Renata menunduk, ia mengusap air matanya yang sempat lolos membasahi pipinya. Seharusnya masih banyak yang ingin ia luapkan, hanya saja ia lelah untuk mengungkap semuanya di depan Derya.
Renata sangat cerdas, sepertinya dia bisa diandalkan, siapa tahu aku bisa mempermalukan Bagas melalui dia.
Tak ada rasa iba sedikit pun, ternyata Derya menolongnya hanya memanfaatkannya untuk sebuah misi yang belum tercapai.
"Apa aku boleh mencoba?" tanya Renata penuh harap.
"Boleh," jawab Derya singkat, ia memanggil dua orang untuk mengantar Renata ke sebuah ruangan yang lain.
Mata Renata menyapu ruangan yang sangat luas, ternyata di tempat yang berada di sisi kiri itu banyak orang yang belajar melukis seperti dirinya.
"Tapi lukisanku tak sebagus yang ada di sini," ucap Renata malu-malu.
"Tidak apa-apa, kan bisa belajar lagi," jawab Derya yang terus mengikuti langkah Renata menuju kursi kosong.
Renata sedikit gugup, tangannya mulai gemetar saat ia duduk di depan kanvas. Ini kali pertama ia melukis di depan orang lain, karena sebelumnya ia hanya bisa bersembunyi di dalam kamar yang tak diketahui siapapun.
Tangan Kanza menyentuh kuas, otaknya masih menyesuaikan apa yang akan ia gambar saat ini.
Suara dentuman sepatu lantai menggema, Renata dan Derya menoleh ke arah sumber suara.
"Pak Derya, ada sesuatu yang ingin saya bicarakan." Seorang pria yang memakai kemeja putih dan celana hitam datang menemui Derya.
"Aku tinggal dulu," pamit Derya, mengikuti langkah pria itu menuju depan.
Renata menoleh lagi, ia menatap punggung Derya yang mulai menjauh dari ruangan itu.
Kini dalam hatinya bertanya-tanya, siapa sebenarnya Derya? Pria yang sering kali ia lihat di toko, pria yang sangat cuek padanya, namun baik dalam sekejap. Tak dapat dipungkiri, ketampanan wajahnya mampu memikat hati Renata, meskipun tak terbalaskan, kini ia merasa dianggap.
Aku tidak tahu apa maksud mas Derya menampungku, tapi aku berharap aku bisa mengubah takdir dari sini.
Renata mengarahkan matanya ke arah Kanvas kembali dan mulai menggerakkan jari lentiknya yang sudah memegang kuas.
Di luar ruangan
"Ada apa?" tanya Derya, kedua tangannya dimasukkan ke saku celana dengan menatap ke arah depan.
"Akan ada pameran di galeri keluarga Mico, apa bapak mau ikut?" tanya pria itu.
Mico adalah salah satu sahabat sekaligus partner kerja Derya dan Bagas. Ia yang selalu menyatukan kedua pria itu disaat ada masalah. Akan tetapi, kali ini Mico tak bisa lagi melerai permusuhan di antara keduanya karena masalah pribadi.

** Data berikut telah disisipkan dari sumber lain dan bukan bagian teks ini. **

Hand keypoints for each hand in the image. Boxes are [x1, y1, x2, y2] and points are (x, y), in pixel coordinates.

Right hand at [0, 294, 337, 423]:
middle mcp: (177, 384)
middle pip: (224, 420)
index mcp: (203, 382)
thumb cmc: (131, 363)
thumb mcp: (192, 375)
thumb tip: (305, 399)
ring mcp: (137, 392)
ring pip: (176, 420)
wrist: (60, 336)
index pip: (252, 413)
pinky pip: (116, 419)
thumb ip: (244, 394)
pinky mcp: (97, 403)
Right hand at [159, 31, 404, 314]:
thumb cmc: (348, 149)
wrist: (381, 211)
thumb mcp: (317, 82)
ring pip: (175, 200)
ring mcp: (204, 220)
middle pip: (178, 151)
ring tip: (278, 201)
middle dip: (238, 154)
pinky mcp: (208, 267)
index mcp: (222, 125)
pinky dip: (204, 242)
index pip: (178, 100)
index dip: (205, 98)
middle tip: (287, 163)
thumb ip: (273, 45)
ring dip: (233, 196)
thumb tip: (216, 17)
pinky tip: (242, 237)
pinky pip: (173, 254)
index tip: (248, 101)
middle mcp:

Derya membuka ponselnya dan mengetik sesuatu di sana. Ternyata benar, sebuah pengumuman sudah masuk di ponselnya, hanya saja ia baru membukanya.
"Boleh, meskipun sering kalah dengan Bagas, aku tidak pernah takut melawan dia," ucap Derya dengan tegas.
Melukis bukan pekerjaan Derya yang utama, dan itu juga bukan hobi, akan tetapi ada sesuatu yang membuatnya harus bergelut dengan dunia tersebut.
Hampir dua jam Renata bergelut dengan kuas dan cat, akhirnya ia bisa menyelesaikan gambar yang ia buat, cukup cantik, apalagi Renata membuatnya penuh dengan perasaan dan telaten.
Renata beranjak dari duduknya, ia menatap lukisan nya itu dari berbagai sisi lalu tersenyum bangga dengan karyanya saat ini.
Derya datang menghampiri Renata yang masih fokus pada lukisannya.
"Bagaimana, apa kamu sudah selesai?" tanya Derya.
"Sudah, ini hasilnya." Renata menunjuk karyanya yang nampak indah.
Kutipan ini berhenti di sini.